Would it fit on a 17" Oem wheel or do i need some spacers ? 
Any info that anyone can give me is greatly appreciated.


----------



## Thy_Harrowing (Dec 7, 2014)

You would absolutely need spacers (~10mm depending on exact offset of wheel and spoke design). No OEM wheel would get you even close to fitting those calipers without spacers. Most OEM wheels are around ET50 which means you'd need every bit of that 10mm spacer, maybe more, to make 17" wheels work.

Not that this really matters much because you don't want to be buying 6pot calipers like that unless you plan to upgrade your master brake cylinder too, those calipers will be too much for the stock master brake cylinder to properly operate. If you want to stay within the confines of what the stock master brake cylinder can reliably handle then you'll need to look at 4pot calipers such as the Porsche Boxster 986 calipers, commonly modified and rebranded by companies such as StopTech for various big brake kits on the market. I have a ST40 BBK for my B6 (basically the 986 calipers mentioned above but with modifications made by ST) and it performs very well and does not max out the master cylinders capabilities. I'm aware of other 4pot BBK options for the B6 (generally anything that is compatible with the Mk5/Mk6 spindles works for the B6 too because the outboard side of the spindle that the caliper bolts too is the same, only the inboard side is different), however, I can only speak to the quality and proper brake bias/balance of the ST40 BBK (it's very good). I can't speak to those qualities of any other BBKs out there. Look at various 4pot options and consider the ST40 BBK strongly unless you find another route that is significantly cheaper. The reason I would personally pay more for the ST40 kit than other options is because it has well done brake bias/balance which is a very important, and very often overlooked, part of a proper brake setup and braking characteristics of your vehicle. In extreme cases if someone just does willy-nilly brake mods to their vehicle and throws the brake bias far off then brake performance (as in stopping distance) can be hindered more than helped. Heat management/resistance to fade would would still be higher but otherwise a really poor brake bias can actually throw off how your car physically responds under braking.
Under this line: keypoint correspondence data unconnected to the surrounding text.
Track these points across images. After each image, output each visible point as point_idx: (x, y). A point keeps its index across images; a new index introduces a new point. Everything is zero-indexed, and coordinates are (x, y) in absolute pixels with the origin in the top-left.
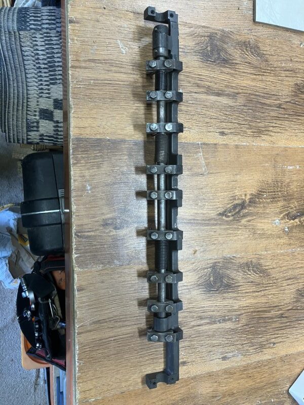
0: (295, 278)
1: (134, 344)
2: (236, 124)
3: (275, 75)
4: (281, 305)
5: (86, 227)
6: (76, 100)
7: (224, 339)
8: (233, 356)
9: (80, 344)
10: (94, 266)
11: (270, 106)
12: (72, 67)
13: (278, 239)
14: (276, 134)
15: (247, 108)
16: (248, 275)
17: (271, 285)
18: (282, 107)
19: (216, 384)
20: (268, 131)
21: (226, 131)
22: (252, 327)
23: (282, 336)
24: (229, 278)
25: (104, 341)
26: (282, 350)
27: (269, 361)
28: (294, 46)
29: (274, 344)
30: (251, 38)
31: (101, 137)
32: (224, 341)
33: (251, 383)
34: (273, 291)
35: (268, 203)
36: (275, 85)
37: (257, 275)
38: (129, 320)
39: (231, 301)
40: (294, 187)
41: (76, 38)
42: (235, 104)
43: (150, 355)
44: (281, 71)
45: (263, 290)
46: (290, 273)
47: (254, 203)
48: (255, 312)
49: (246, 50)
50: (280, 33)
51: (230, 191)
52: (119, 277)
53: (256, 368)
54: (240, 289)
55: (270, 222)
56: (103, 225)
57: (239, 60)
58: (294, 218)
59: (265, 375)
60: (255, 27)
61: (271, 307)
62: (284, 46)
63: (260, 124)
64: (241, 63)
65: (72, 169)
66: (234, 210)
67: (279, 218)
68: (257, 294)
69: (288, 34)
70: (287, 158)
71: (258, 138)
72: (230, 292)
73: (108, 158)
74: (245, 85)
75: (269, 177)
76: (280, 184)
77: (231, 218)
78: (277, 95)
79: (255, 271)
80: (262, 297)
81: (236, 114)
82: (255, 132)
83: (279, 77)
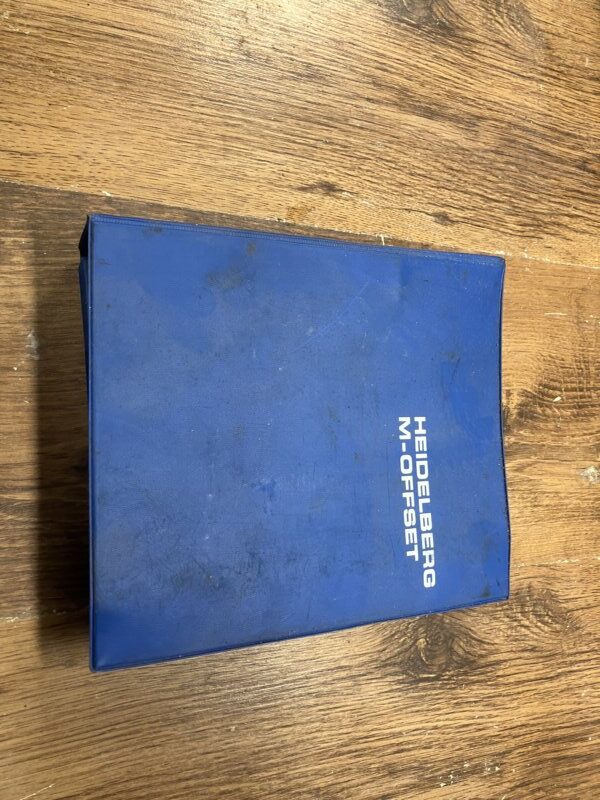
2: (478, 199)
3: (569, 86)
11: (559, 160)
14: (579, 236)
15: (505, 158)
16: (523, 630)
17: (585, 656)
18: (590, 167)
20: (559, 225)
21: (452, 213)
24: (467, 635)
34: (592, 676)
35: (567, 421)
36: (570, 110)
37: (546, 628)
42: (474, 145)
44: (583, 77)
49: (498, 11)
54: (500, 673)
55: (572, 472)
57: (480, 32)
61: (586, 724)
62: (587, 20)
63: (539, 205)
64: (486, 41)
68: (548, 685)
71: (536, 240)
74: (497, 99)
75: (567, 348)
78: (575, 137)
79: (540, 616)
80: (563, 695)
81: (477, 172)
82: (525, 225)
83: (580, 93)
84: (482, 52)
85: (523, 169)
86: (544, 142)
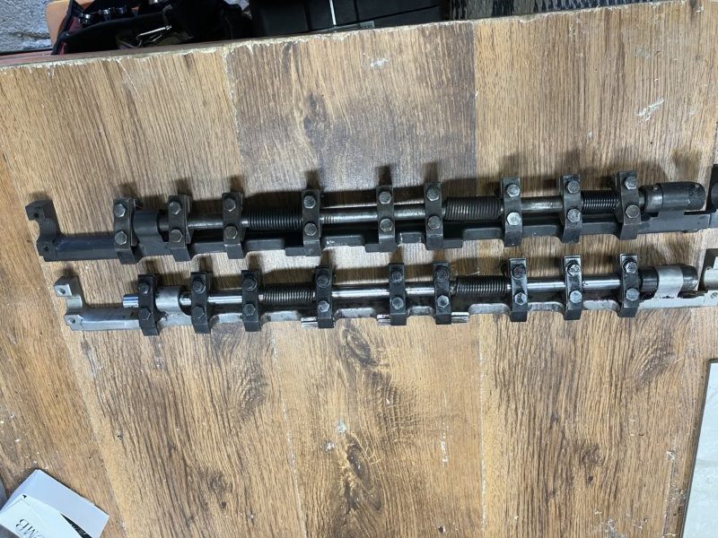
0: (243, 468)
1: (96, 173)
2: (516, 339)
3: (611, 407)
4: (191, 446)
5: (306, 63)
6: (544, 25)
7: (120, 342)
8: (91, 363)
9: (87, 68)
10: (233, 85)
11: (555, 400)
12: (608, 13)
13: (311, 432)
14: (504, 416)
15: (549, 359)
16: (240, 381)
17: (227, 424)
18: (555, 423)
19: (37, 333)
20: (508, 401)
22: (147, 395)
23: (135, 451)
24: (233, 345)
25: (97, 114)
26: (112, 452)
27: (88, 429)
28: (667, 439)
29: (121, 437)
30: (679, 358)
31: (477, 81)
32: (117, 344)
33: (46, 399)
34: (215, 430)
35: (375, 408)
36: (594, 408)
37: (242, 397)
38: (139, 160)
39: (190, 351)
40: (407, 455)
41: (663, 16)
42: (554, 335)
43: (79, 204)
44: (621, 418)
45: (215, 410)
46: (250, 459)
47: (373, 383)
48: (175, 397)
49: (657, 349)
50: (692, 411)
51: (391, 336)
52: (216, 134)
53: (74, 406)
54: (213, 366)
55: (342, 414)
56: (311, 96)
57: (638, 336)
58: (352, 459)
59: (62, 423)
60: (700, 363)
61: (187, 427)
62: (667, 421)
63: (520, 386)
64: (632, 341)
65: (414, 27)
66: (357, 345)
67: (348, 432)
68: (208, 399)
69: (690, 426)
70: (459, 439)
71: (494, 383)
72: (207, 348)
73: (439, 97)
74: (591, 351)
75: (423, 409)
76: (412, 428)
77: (343, 342)
78: (575, 412)
79: (249, 393)
80: (203, 410)
81: (535, 339)
82: (504, 375)
83: (608, 415)
84: (623, 339)
85: (544, 371)
86: (566, 388)
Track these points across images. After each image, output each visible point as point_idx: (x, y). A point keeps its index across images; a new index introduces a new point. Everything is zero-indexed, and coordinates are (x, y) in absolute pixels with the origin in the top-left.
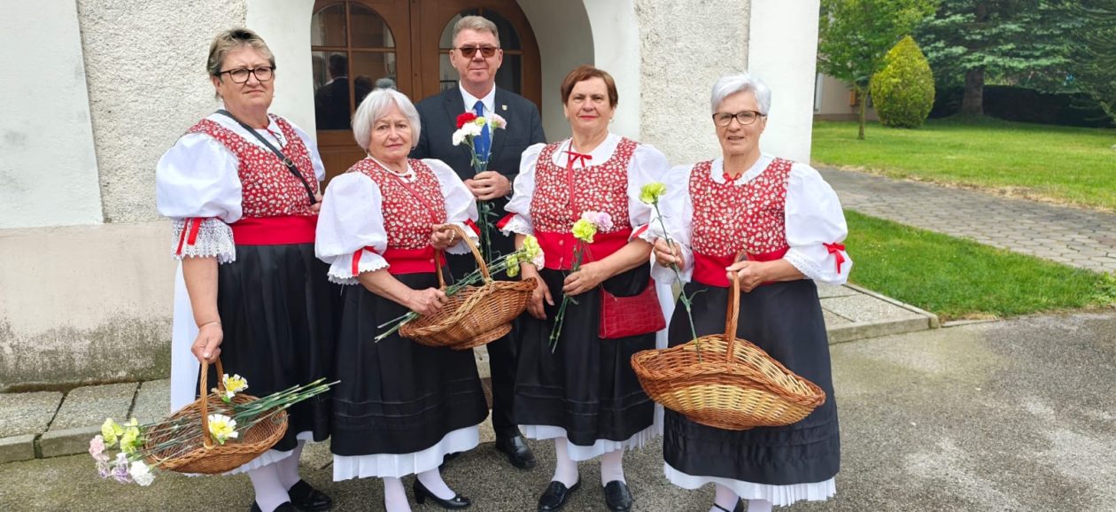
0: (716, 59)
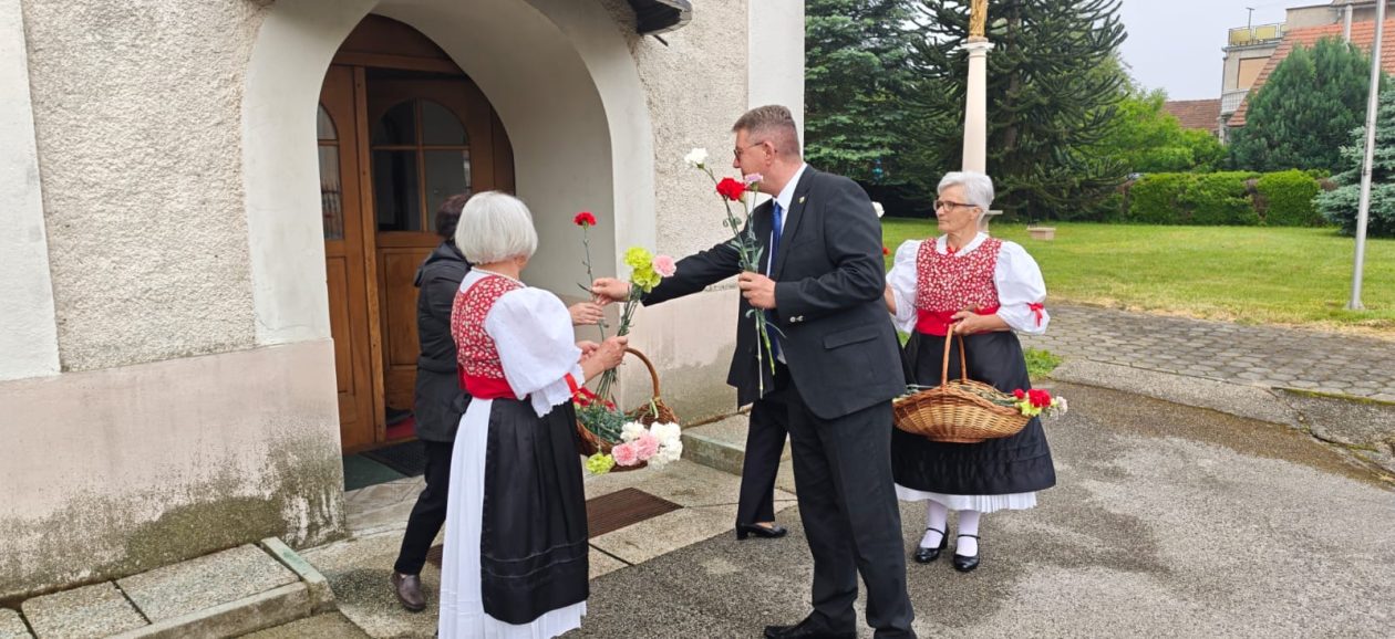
0: (719, 155)
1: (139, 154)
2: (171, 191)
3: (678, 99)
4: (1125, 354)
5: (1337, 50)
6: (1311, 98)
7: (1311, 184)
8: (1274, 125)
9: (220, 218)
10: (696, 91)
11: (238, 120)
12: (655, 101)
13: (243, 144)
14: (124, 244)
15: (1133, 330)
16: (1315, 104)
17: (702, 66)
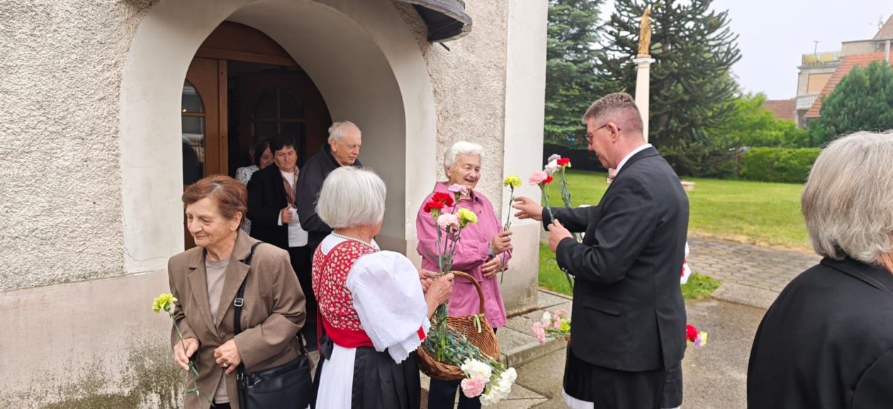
1: (33, 121)
2: (59, 151)
3: (455, 90)
4: (764, 280)
5: (884, 70)
6: (866, 100)
8: (840, 118)
9: (99, 173)
10: (468, 84)
11: (118, 96)
12: (438, 90)
13: (121, 116)
14: (16, 192)
15: (764, 261)
16: (869, 104)
17: (473, 66)
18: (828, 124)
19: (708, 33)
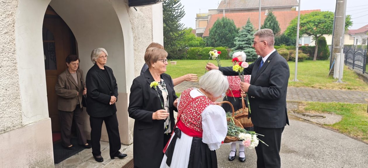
3: (138, 28)
5: (227, 20)
6: (223, 30)
7: (225, 50)
8: (216, 36)
9: (7, 73)
10: (141, 25)
11: (13, 31)
12: (133, 28)
13: (16, 42)
16: (224, 32)
17: (142, 17)
18: (212, 39)
19: (174, 5)
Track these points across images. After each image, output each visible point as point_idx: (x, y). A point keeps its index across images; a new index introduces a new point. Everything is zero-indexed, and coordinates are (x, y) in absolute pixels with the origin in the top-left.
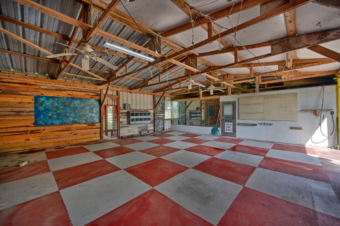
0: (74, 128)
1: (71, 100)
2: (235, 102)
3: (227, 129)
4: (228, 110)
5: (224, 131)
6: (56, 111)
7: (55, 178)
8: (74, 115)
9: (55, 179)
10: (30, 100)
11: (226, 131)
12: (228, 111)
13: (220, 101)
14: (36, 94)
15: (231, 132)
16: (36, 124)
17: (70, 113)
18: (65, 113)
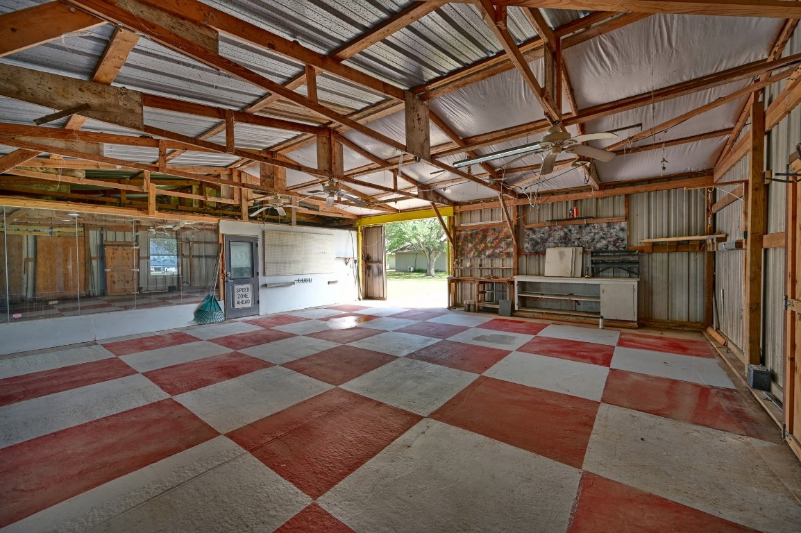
2: (256, 238)
3: (241, 300)
4: (239, 255)
5: (233, 306)
7: (589, 434)
9: (593, 431)
11: (237, 306)
12: (240, 257)
13: (221, 231)
15: (249, 305)
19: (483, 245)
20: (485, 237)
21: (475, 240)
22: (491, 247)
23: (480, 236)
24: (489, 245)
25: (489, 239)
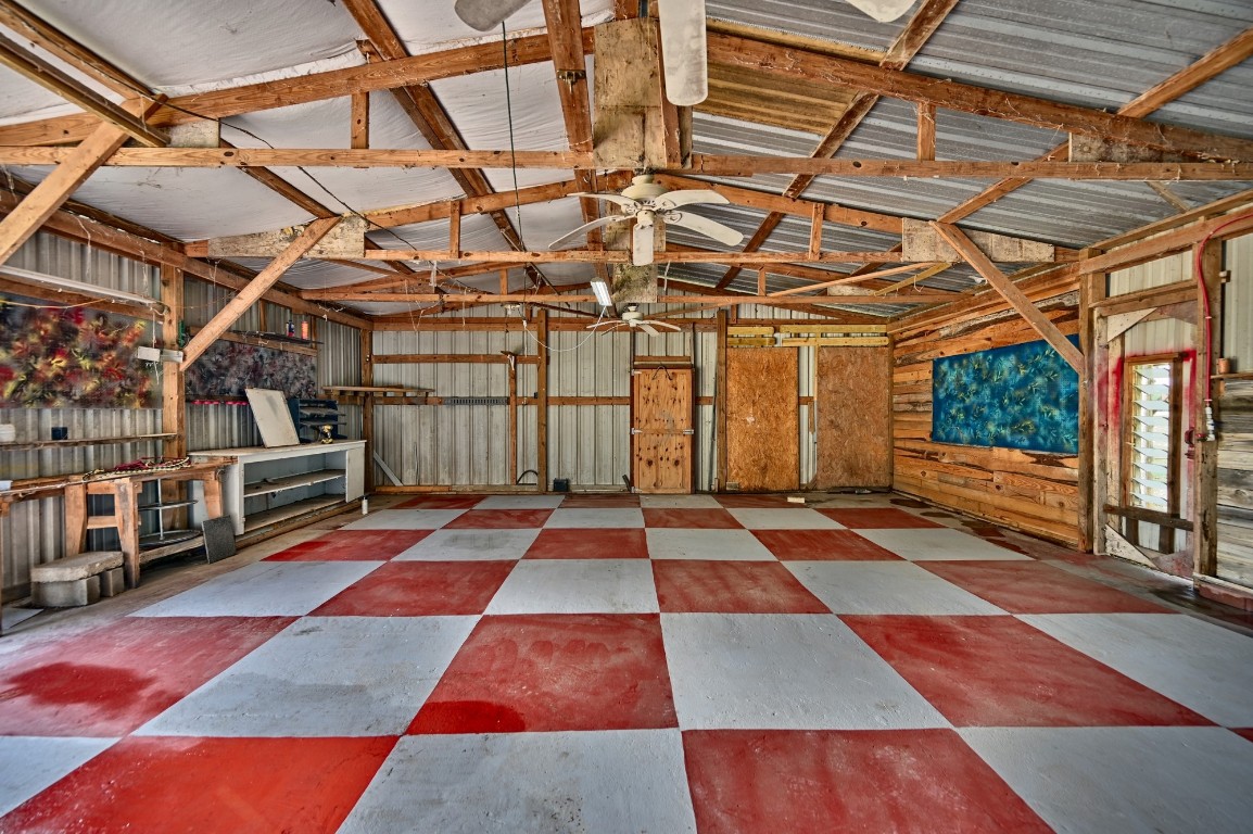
0: (998, 463)
1: (994, 359)
6: (963, 400)
8: (998, 414)
10: (926, 373)
14: (934, 354)
16: (934, 437)
17: (991, 405)
18: (979, 405)
19: (59, 363)
20: (67, 333)
21: (23, 338)
22: (94, 370)
23: (49, 327)
24: (86, 363)
25: (81, 343)
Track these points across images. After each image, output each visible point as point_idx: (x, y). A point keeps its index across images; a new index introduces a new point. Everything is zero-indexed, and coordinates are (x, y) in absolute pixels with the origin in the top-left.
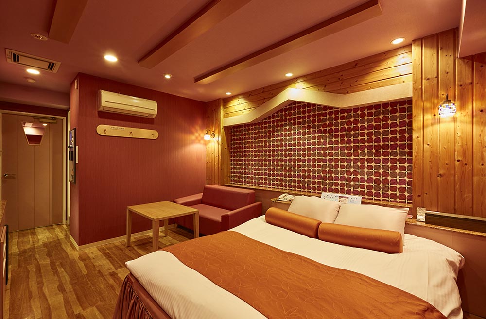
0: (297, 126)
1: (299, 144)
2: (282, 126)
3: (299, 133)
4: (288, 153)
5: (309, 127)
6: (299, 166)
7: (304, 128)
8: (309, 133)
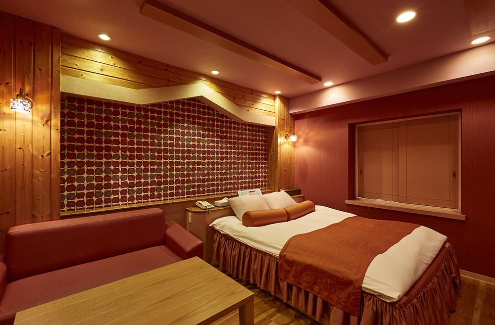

The take-away point from this is that, brake mods aren't as cut-and-dry simple as they may seem; bigger isn't always better in every way, technically there's more to it and so you want to carefully research your options not just buy the cheapest, biggest calipers you can fit.

Also, keep in mind if you wind up not buying an actual big brake kit and just get the parts separately don't forget to pick up individual stainless steel brake lines, they're a must in my book.


----------



## bogdandmt (Aug 12, 2017)

Thank you so much for all the info.


----------



## VDUBDiablo (7 mo ago)

I have a big question how can I put the brakes from a Touareg on my Passat b6


----------



## scrambldcj (Feb 16, 2013)

It appears the Porsche Macan (? 2015) 4pot calipers/pads are a direct bolt on to a MK5 chassis (using the 345mm rotors from an MK5 R32). New lines needed of course and as stated, the calipers volume is more inline with what the stock master will work with.


----------